With Pennsylvania’s 67 counties under a mandate to replace their voting systems in time for the 2020 elections, election officials will be facing difficult decisions. But county commissioners — the people voters elect for that purpose — might be frozen out of selecting the voting machines residents will use for more than a decade. Under Pennsylvania’s election code, the county election board is empowered to make decisions on election-related equipment. In most years, county commissioners also serve on the elections board in their counties. However, the commissioners are barred from serving on the board in years they are running for re-election. Next year — 2019 — is an election year for county commissioners. In Mercer County, commissioners Matt McConnell, Scott Boyd and Tim McGonigle could all be running for re-election. If they do, they could be prohibited from choosing Mercer County’s new voting system, which could carry up-front costs of about $1 million. McGonigle said the commissioners would seek guidance on the matter from solicitor William Madden.

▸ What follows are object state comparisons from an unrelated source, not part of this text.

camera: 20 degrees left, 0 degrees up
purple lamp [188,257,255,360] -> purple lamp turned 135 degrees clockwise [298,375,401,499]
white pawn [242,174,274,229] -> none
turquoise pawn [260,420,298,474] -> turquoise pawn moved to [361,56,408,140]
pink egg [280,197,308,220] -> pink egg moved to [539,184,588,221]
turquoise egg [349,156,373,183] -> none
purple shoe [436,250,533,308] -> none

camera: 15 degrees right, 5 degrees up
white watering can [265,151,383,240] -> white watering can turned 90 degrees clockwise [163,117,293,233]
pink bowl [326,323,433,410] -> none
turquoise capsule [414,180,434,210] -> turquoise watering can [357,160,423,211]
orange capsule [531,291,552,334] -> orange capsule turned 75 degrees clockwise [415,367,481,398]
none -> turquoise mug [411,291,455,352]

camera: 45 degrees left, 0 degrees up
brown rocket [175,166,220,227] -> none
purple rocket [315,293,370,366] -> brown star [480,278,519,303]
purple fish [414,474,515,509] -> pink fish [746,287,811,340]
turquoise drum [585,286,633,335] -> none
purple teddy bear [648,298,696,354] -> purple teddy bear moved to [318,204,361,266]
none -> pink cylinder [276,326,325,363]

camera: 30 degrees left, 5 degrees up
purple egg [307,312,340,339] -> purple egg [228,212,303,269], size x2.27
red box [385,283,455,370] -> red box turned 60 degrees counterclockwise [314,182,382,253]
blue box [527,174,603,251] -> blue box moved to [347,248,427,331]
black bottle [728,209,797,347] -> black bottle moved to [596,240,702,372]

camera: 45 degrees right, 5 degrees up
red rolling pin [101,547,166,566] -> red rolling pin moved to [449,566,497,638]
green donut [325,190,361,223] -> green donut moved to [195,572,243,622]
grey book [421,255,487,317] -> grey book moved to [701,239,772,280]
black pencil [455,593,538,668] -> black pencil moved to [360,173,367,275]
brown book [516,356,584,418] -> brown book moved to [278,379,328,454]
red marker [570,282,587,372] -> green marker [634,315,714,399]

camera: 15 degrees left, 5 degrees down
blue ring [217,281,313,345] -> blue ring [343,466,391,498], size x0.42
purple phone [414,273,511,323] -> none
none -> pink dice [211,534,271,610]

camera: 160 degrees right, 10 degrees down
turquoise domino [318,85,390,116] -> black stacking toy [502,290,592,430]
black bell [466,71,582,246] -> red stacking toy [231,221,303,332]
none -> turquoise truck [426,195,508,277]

McConnell, the commission chairman, has been a critic of Gov. Tom Wolf’s order for counties to adopt new voting systems that will establish a paper trail for votes cast. The county has maintained its current Election Systems & Software iVotronic devices, which McConnell said don’t need to be replaced.
The issue over whether the commissioners will be able to make election-related decisions next year is another unnecessary nuisance, he said.
“It couldn’t be worse timing,” McConnell said of the governor’s order.